= Questions =
1. Answer these about the forum thread on smokers' activism:
(a) Smokers from which state are named in the first post?
(b) What does Professor Mike call the most powerful weapon?
(c) What does strider72 call a strong weapon?
2. Name every user who posts in the forum thread on smokers' activism.
3. Pick up the forum thread on smokers' activism where its last post ends and keep it going.

= Text for analysis =
# What else can we do?



## doublebassmusician (Jul 15, 2008)

Besides writing our congressmen, what else can we do? Protest Rallies? Marches? Assassinate someone? Who? 
I was just reading on another forum stories of what smokers from California have to put up with, and I'm pissed and paranoid.


----------



## Professor Mike (Jun 25, 2008)

doublebassmusician said:


> Besides writing our congressmen, what else can we do? Protest Rallies? Marches? Assassinate someone? Who?
> I was just reading on another forum stories of what smokers from California have to put up with, and I'm pissed and paranoid.


"VOTE" it your most powerful weapon.

Prof. Mike


----------



## strider72 (Jan 25, 2009)

Grass root activism is a strong weapon against the liberal morons. If you got all the ciggie smokers to vote as much as some bitch... imagine what you would have.

= Material provided =
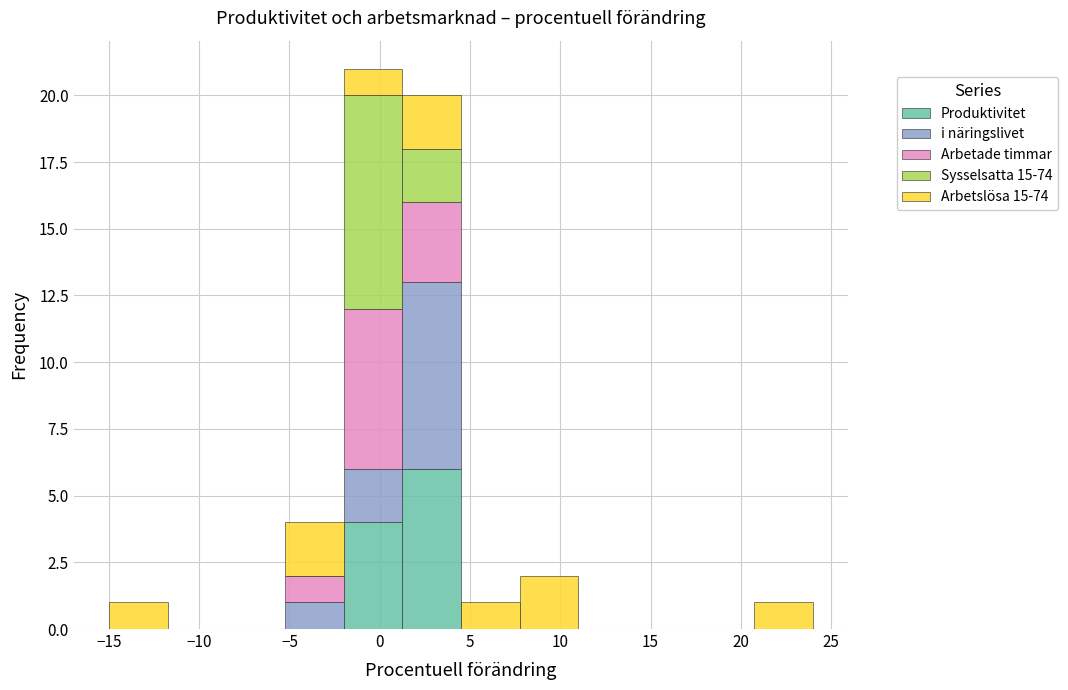

Which range on the x-axis has the tallest stacked bar (by total height)?

-2.00 to 1.25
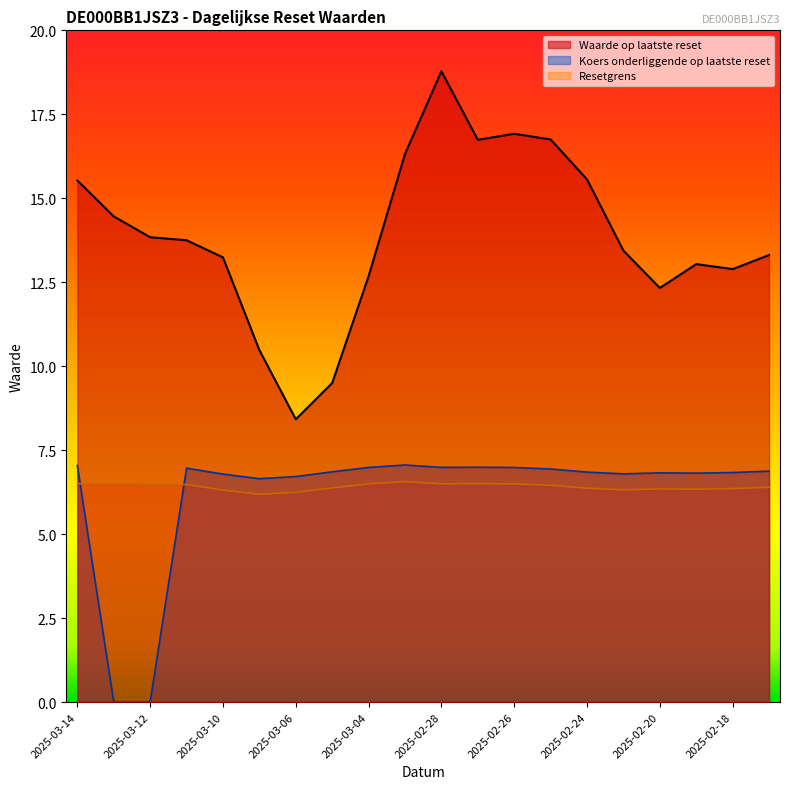

Is it true that Koers onderliggende op laatste reset equals 7.0 at 2025-02-26?

True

= Expected outputs =
1.
(a) California
(b) Voting ("VOTE")
(c) Grass root activism

2. doublebassmusician, Professor Mike, strider72

3.
----------



## Frinkiac7 (Dec 12, 2008)

strider72 said:


> Grass root activism is a strong weapon against the liberal morons. If you got all the ciggie smokers to vote as much as some bitch... imagine what you would have.


Completely unscientific estimation here, but I can bet you that a majority of cigarette smokers voted for Obama.

Cigarette smokers--disproportionately poorer--Democratic voters. Who also happen to get hit the hardest by Uncle Barry's lifestyle taxes. Bet you a carton of Marlboro Reds that they vote for him again!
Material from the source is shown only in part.